Ce bourg placé sur les confins du Languedoc et du comté de Foix eut à souffrir du différend qui s'éleva entre les comtes de Toulouse et de Foix au sujet de la possession de la nouvelle bastide. Il semble pourtant qu'elle fut attribuée à celui de Toulouse. Cette localité embrassa le parti de la ligue au 16e siècle et les habitants massacrèrent, en 1594, une compagnie de gens d'armes que le maréchal de Matignon y avait cantonnée.
L'église, édifiée à la fin du XIII siècle, était attenante à la partie septentrionale des remparts; on y accède aujourd'hui par une ruelle étroite, mal pavée, où quelques masures la dérobent complètement aux regards (1900). Elle a subi de profondes modifications dans le courant du XIXe siècle. Le chœur, la voûte et le clocher ont été refaits, les uns en 1840, l'autre en 1869. Le chevet a été économiquement reculé dans l'intérieur de la nef, de telle sorte que les proportions primitives ayant disparu, l'harmonie du vaisseau a été totalement rompue. Le côté droit, le plus ancien, renferme quatre chapelles inégales; celui de gauche a été remanié. Dans l'une des anciennes chapelles, est encore conservée une statue de la Vierge, en bois peint, du XVIIIe siècle, provenant de l'abbaye de Calers.
L'église ne diffère, d'ailleurs, en rien du type de la majeure partie des édifices religieux de la région que A. de Caumont attribue à la fin du XVè siècle et qu'il convient de placer certainement à une époque plus récente. Le clocher-arcade en briques, refait, affirme-t-on, sur le plan primitif, devait être aménagé pour la défense; il mesure 2m80 d'épaisseur. C'est en 1868-1869 que cette restauration eut lieu, et on en profita pour badigeonner au plâtre les moulures du portail. Il faut avouer, cependant, que cette profanation a été faite d'une façon relativement intelligente, mais la belle patine de la pierre a disparu.
Le portail s'ouvre dans une façade de pierre qui est, en quelque sorte, enchâssée dans la maçonnerie du clocher. Une corniche horizontale couronne cette façade; elle est soutenue par dix modillons représentant des têtes de moines, de monstres grimaçants., de taureau, de singe, de bélier; enfin, un oiseau de proie surmonté d'une fleur de lis. Selon toute vraisemblance, l'artiste a voulu reproduire les armoiries de la nouvelle bastide qui sont: d'azur au coq d'argent, becqué et membré d'or, surmonté d'une fleur de lis de même.
L'archivolte en arc brisé est formée de quatre voussures ornées de tores et encadrée d'un cordon décoré de chimères.
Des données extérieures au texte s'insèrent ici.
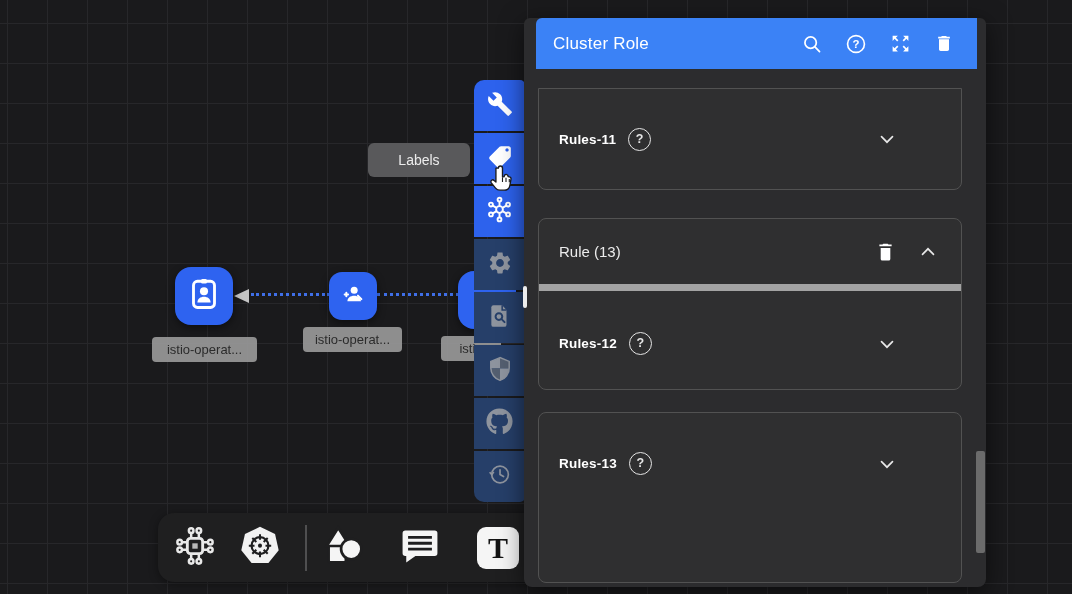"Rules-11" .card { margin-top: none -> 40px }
Malgré certaines tentatives d'interprétation, il ne faut pas voir dans ces moulures la représentation des sept péchés capitaux. J'estime, avec M. Maie, qu'il convient de se montrer très réservé au point de vue de la symbolique dans l'oeuvre du XIIIè siècle due à ces délicats artistes. Trois de ces voussures reposent sur autant de colonnettes de marbre blanc, couronnées par des chapiteaux historiés, formant une série qui se continue par une frise extérieure sur la façade, et intérieure, au-dessous du linteau. La quatrième archivolte se prolonge pour former le pied droit de la porte.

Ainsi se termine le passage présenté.